De inwerkingtreding van de overige bepalingen van deze wet, die zien op het mogelijk maken van het opstellen van een nadere voorlopige uitkering aan gemeenten, is voorlopig opgeschort. Een belangrijke aanleiding hiervoor is de verminderde urgentie. Kort na inwerkingtreding van de Wet inburgering 2021 (hierna: Wi2021) gaven gemeenten aan dat de tijd die tussen de voorlopige uitkering en het vaststellen van de definitieve uitkering zat aanzienlijk was. Omdat de instroom van inburgeringsplichtigen in het stelsel in die tijd kan fluctueren, is besloten om een tussentijds moment mogelijk te maken om de uitkering bij te stellen. Dit zodat gemeenten niet in de situatie kwamen dat zij voor veel inburgeringsplichtigen de trajecten moesten voorfinancieren. Nu de Wi2021 ruim drie jaar in werking is, is gebleken dat deze situatie vooralsnog niet is ontstaan. Het in werking laten treden van de nadere voorlopige uitkering is daardoor verminderd urgent.

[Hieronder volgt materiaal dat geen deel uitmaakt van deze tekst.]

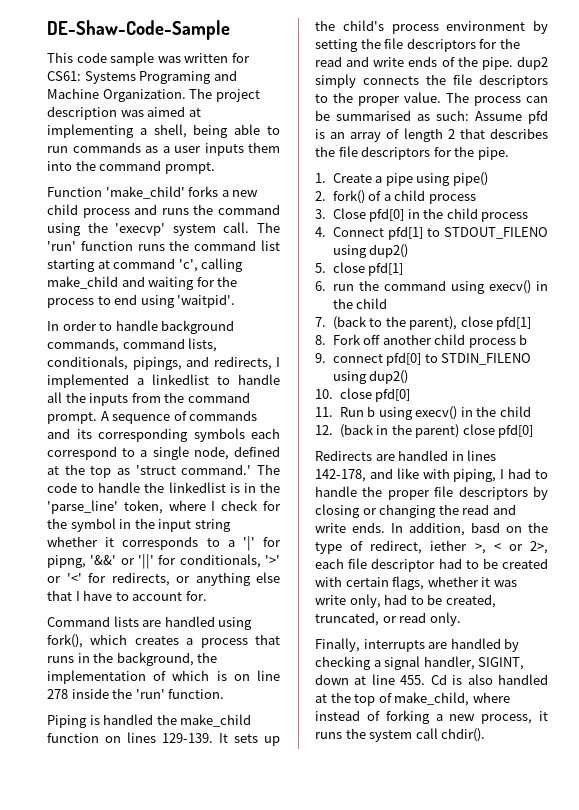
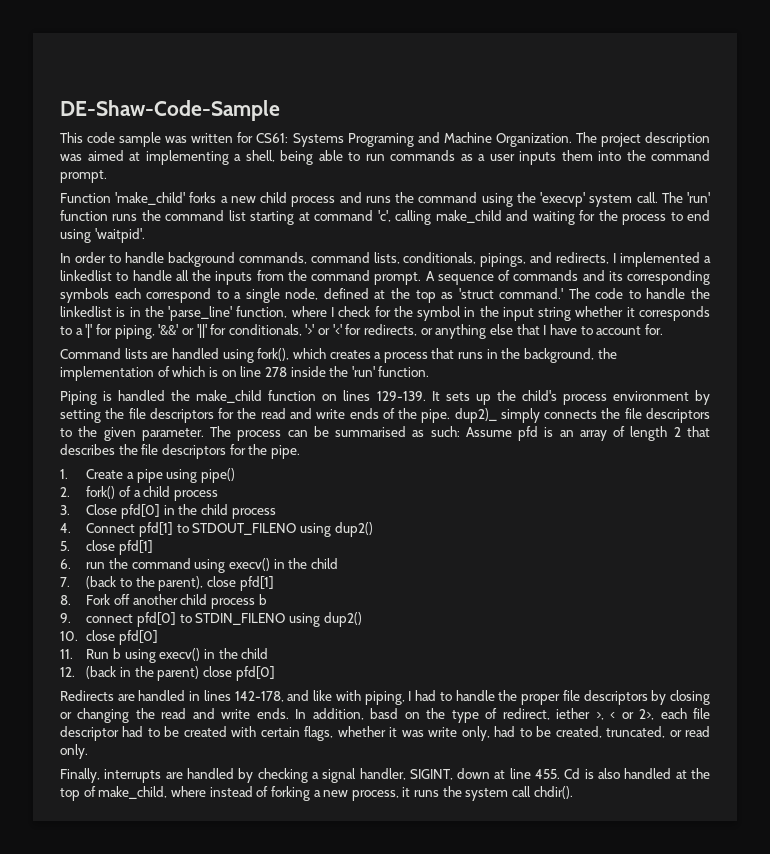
[123,500,163,514] token, -> [236,306,288,318] function,
[47,555,86,568] pipng, -> [114,325,155,339] piping,
[517,56,548,70] dup2 -> [454,408,497,423] dup2)_
[358,92,441,106] proper value. -> [103,427,204,441] given parameter.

Daarnaast is in het Regeerprogramma van het kabinet-Schoof het voornemen opgenomen om nagenoeg alle specifieke uitkeringen in 2026 om te zetten in een fondsuitkering. In dat kader heeft de ministerraad op 11 april 2025 ingestemd met het voorstel dat de specifieke uitkering uit de Wi2021 op termijn kan worden omgezet in een fondsuitkering. Met de tussenevaluatie van de Wi2021 wordt ook gekeken naar de meest passende vorm van financiering voor de uitvoering van deze wet door gemeenten.

Tot slot draagt het voornemen tot afschaffing van de huisvestingstaakstelling1 bij aan de keuze om de nadere voorlopige uitkering nog niet in werking te laten treden, omdat de maatstaf hiermee onzeker wordt. Het wordt door deze ontwikkelingen op dit moment niet opportuun geacht om nu al te starten met het opstellen van nadere regels bij algemene maatregel van bestuur voor het herzien van de uitkering. Zodra er duidelijkheid bestaat over de toekomst van de uitkering en de maatstaf zal de inwerkingtredingsdatum opnieuw worden bezien.

De Staatssecretaris van Sociale Zaken en Werkgelegenheid, J.N.J. Nobel


X Noot
1

Kamerstukken II 2024/25, 19 637, nr. 3304.